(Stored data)
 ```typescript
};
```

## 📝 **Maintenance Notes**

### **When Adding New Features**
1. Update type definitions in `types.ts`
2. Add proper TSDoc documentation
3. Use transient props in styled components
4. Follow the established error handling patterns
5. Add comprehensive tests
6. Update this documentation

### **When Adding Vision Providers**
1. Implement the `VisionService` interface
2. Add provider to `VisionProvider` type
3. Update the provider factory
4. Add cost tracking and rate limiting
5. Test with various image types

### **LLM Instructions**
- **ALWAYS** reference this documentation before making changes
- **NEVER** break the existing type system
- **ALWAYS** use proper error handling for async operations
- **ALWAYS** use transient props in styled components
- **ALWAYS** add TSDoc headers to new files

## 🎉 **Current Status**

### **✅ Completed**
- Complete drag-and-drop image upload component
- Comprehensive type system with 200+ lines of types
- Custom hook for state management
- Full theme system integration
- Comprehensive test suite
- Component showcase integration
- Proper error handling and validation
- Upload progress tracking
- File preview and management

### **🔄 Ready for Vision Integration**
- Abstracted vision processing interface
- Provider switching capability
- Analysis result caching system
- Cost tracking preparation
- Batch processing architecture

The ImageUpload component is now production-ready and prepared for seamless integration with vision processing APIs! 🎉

ABOUT THIS EXERCISE:
What you return must be an exact retyping of the lines above starting at the line with "5. Test with various image types" and ending at the line with "- **ALWAYS** use transient", and nothing besides.

OUTPUT FOR THIS EXERCISE:
5. Test with various image types

### **LLM Instructions**
- **ALWAYS** reference this documentation before making changes
- **NEVER** break the existing type system
- **ALWAYS** use proper error handling for async operations
- **ALWAYS** use transient props in styled components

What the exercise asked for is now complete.